“Nadie sabe qué pensaba Aurora (Eos) sobre sus ingobernables hijos. Ella misma era diosa del alba y de las suaves brisas de la mañana y de la noche. Sus dulces modales le ganaron el amor de un cazador llamado Céfalo y, después de la difícil cacería, éste se tendía a la sombra de los helechos mientras la diosa le abanicaba el acalorado rostro.
Sin embargo, Céfalo ya estaba cansado y se sentía muy feliz en su matrimonio con la joven Procris, una de las lindas ninfas de Diana (Ártemis). Como regalos de boda, la diosa de la luna había dado a la novia un veloz sabueso que nunca se cansaba, por larga que fuese la cacería, y una jabalina que jamás erraba el blanco. Y Procris, que adoraba a su marido, había entregado a éste esos sorprendentes regalos.
Céfalo no era ingrato y amaba mucho a su esposa. Pero no pudo resistirse a las tentaciones que le dispensaba la radiante Aurora y siguió viéndose con ésta todas las tardes cuando terminaba la cacería.
Poco a poco, Procris empezó a sospechar, porque Céfalo se ausentaba por mucho tiempo y guardaba silencio al volver. Pensaba que se trataba se una bella pastora que le había robado su corazón.
Esa tarde, Procris se internó furtivamente en el bosque y se ocultó en la arboleda, para acechar a su marido y a su desconocida amante.
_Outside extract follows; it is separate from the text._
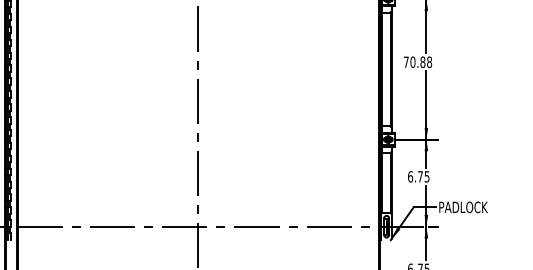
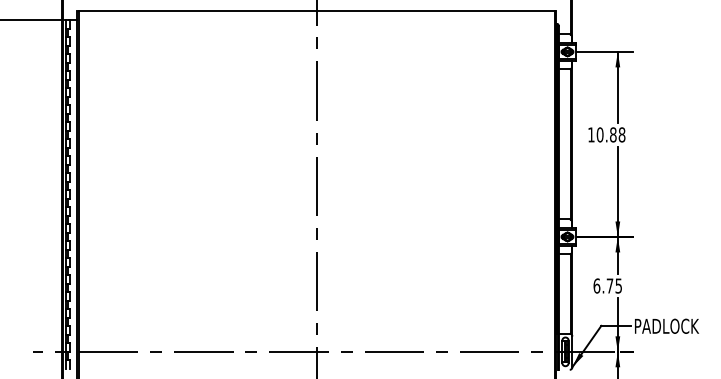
text: (406, 61) -> (591, 134), 70.88 -> 10.88

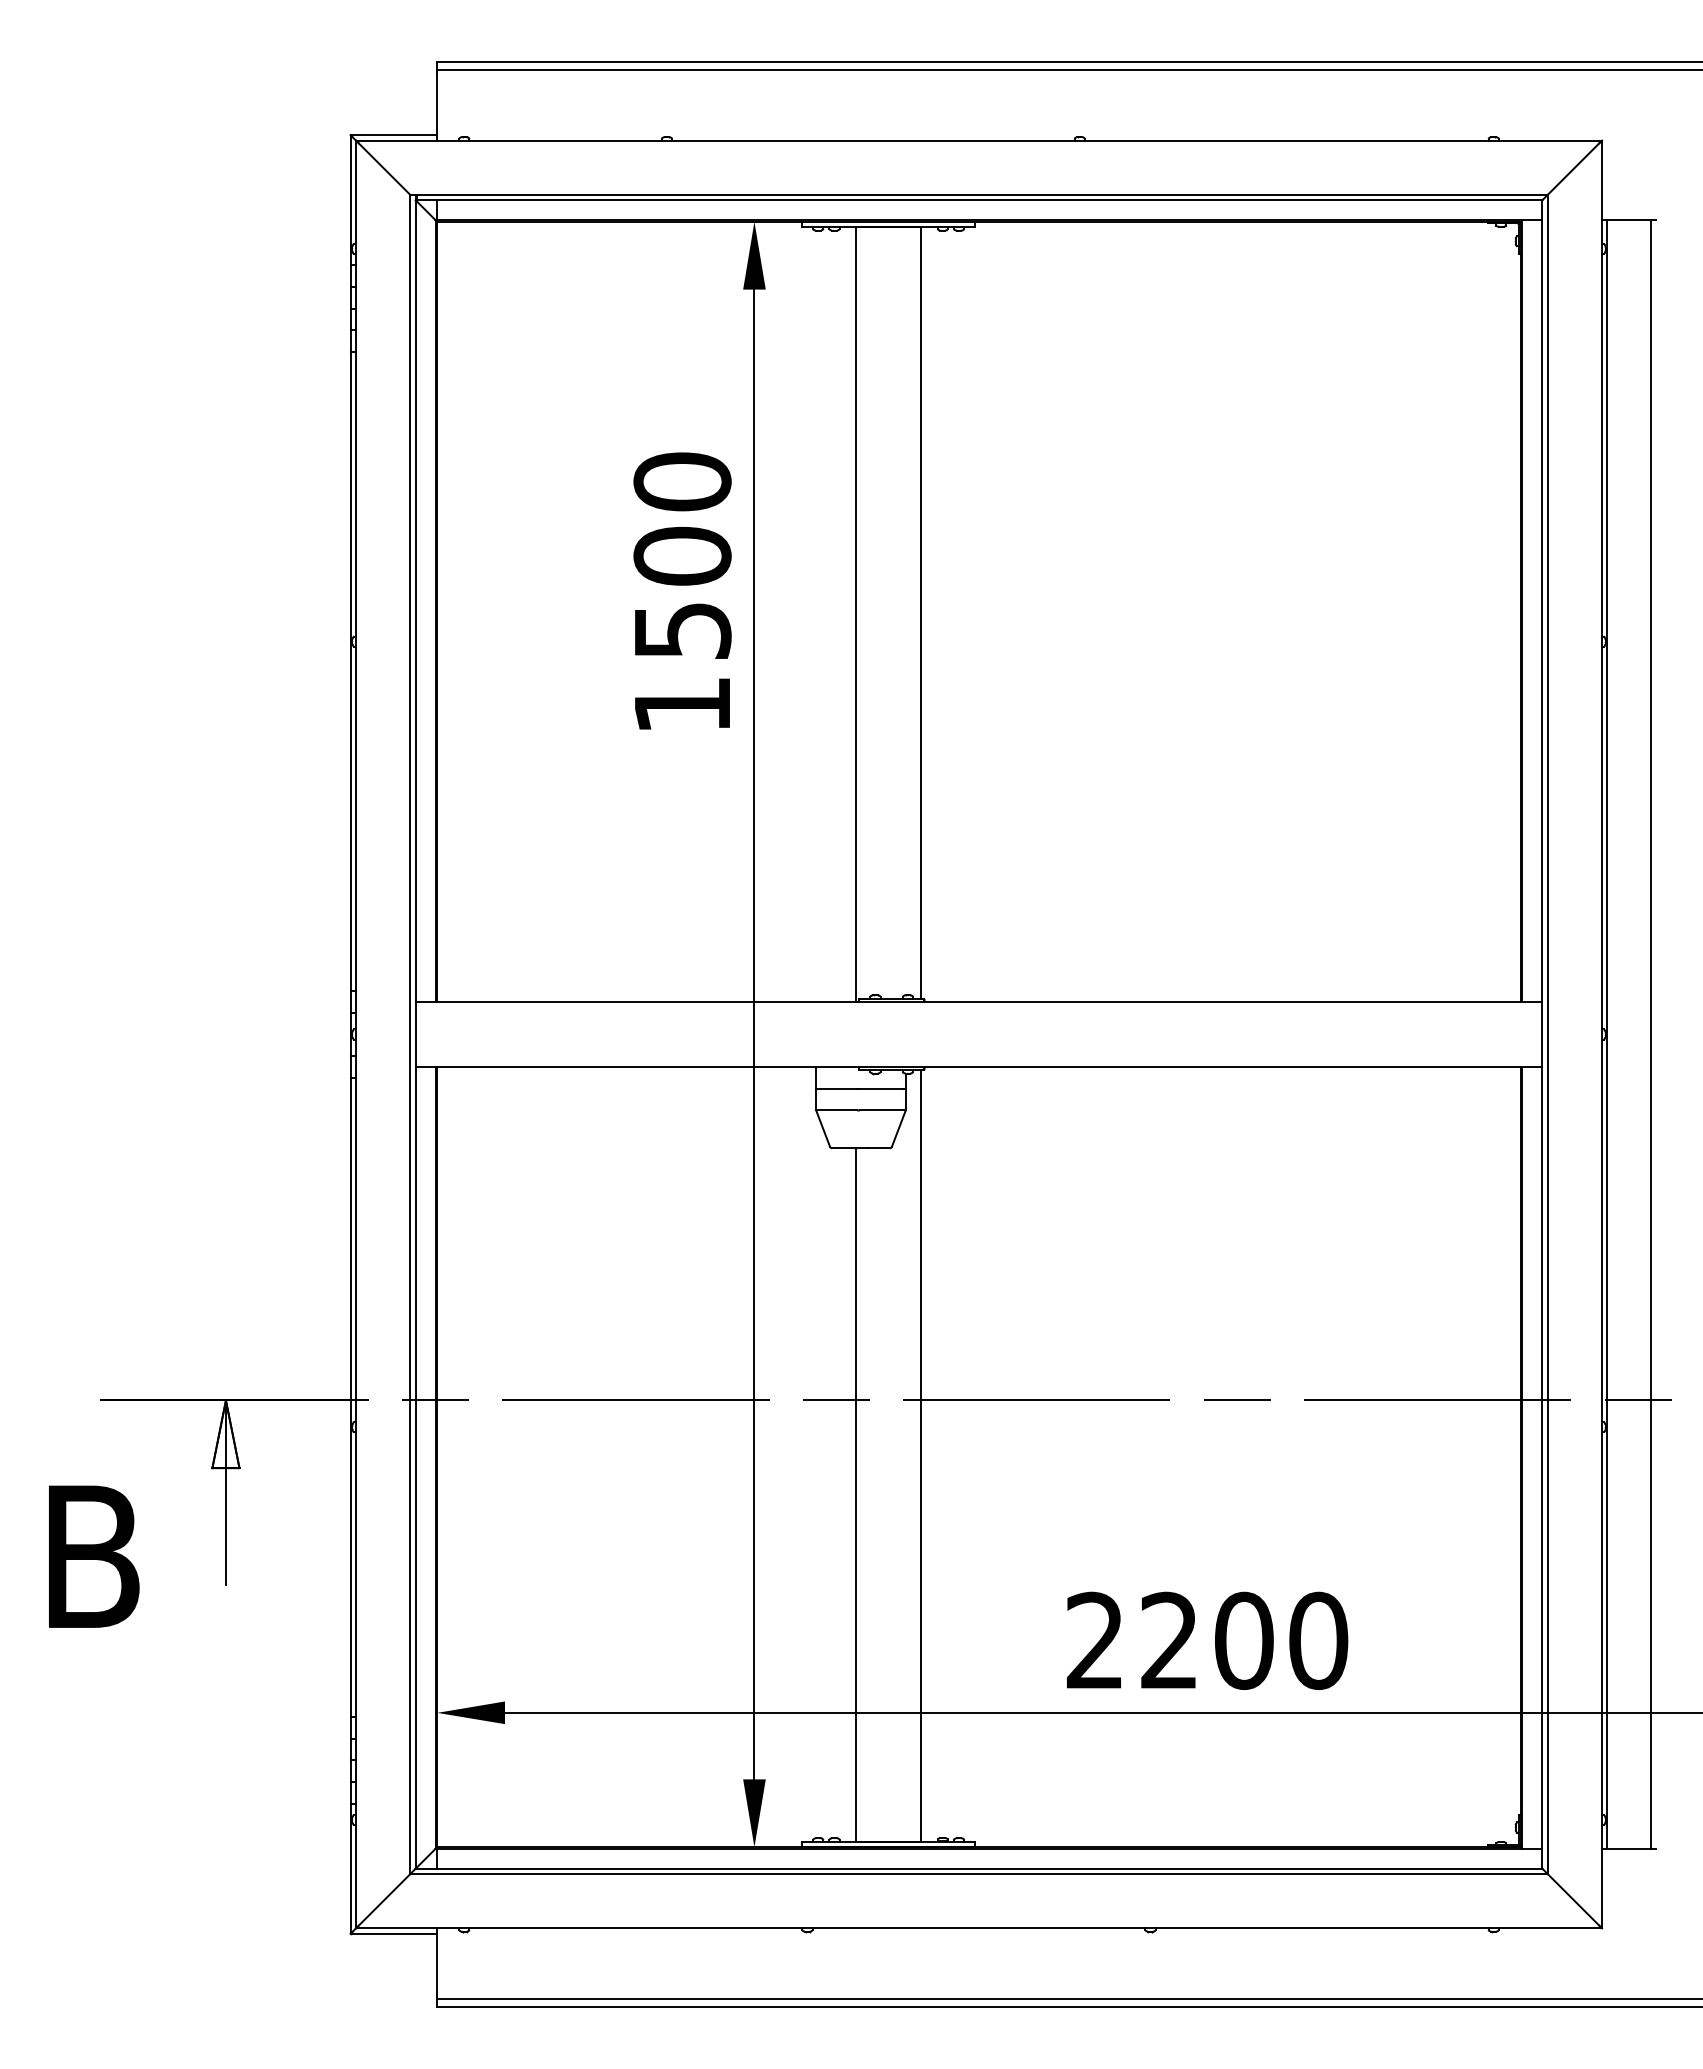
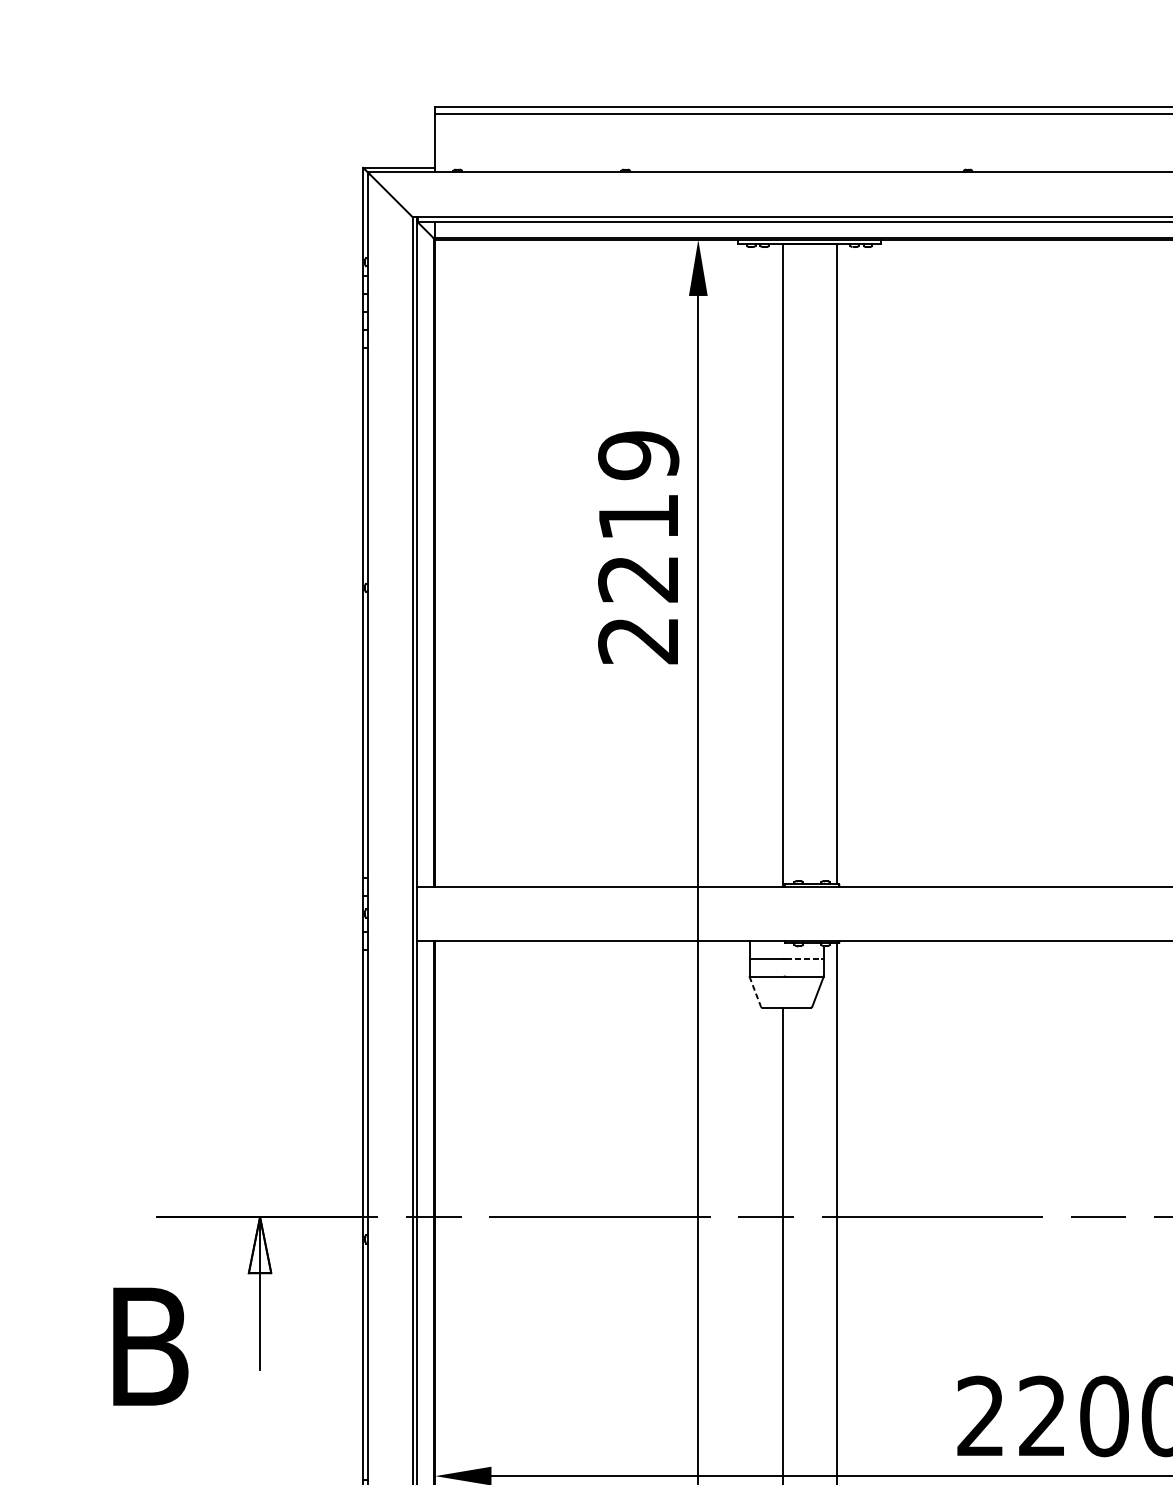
text: (682, 592) -> (638, 547), 1500 -> 2219
line: (882, 1088) -> (804, 958), solid -> dashed
line: (823, 1129) -> (755, 992), solid -> dashed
Pronto llegó Céfalo, cansado y acalorado por la cacería que lo había dejado sin aliento. Desplomándose, llamó en voz baja a Aurora, diciendo: “Gentil amada, diosa de la suave brisa, ven y cálmame con tus dulces caricias”.
Cuando Procris oyó estas palabras, sollozó y quiso echar a correr para sufrir en silencio. Pero Céfalo oyó el leve rumor y creyó que algún ciervo se había enredado en la maleza. Se levantó de un salto y lanzó su jabalina, sin saber que iba dirigida contra un ser al que amaba mucho más que a cualquier diosa. El arma no podía errar y, en un instante, Céfalo descubrió que había herido a Procris, su amada. Tomándola en sus brazos, la besó tiernamente cuando moría, mientras hacía los más sagrados votos de que, desde aquel momento, se conservaría fiel a su memoria, hasta que muriera. Desde ese día, Aurora cortejó a Céfalo en vano, porque éste nunca quiso volver a escucharla, cuando ella le murmuraba palabras de amor, entre los árboles del bosque.”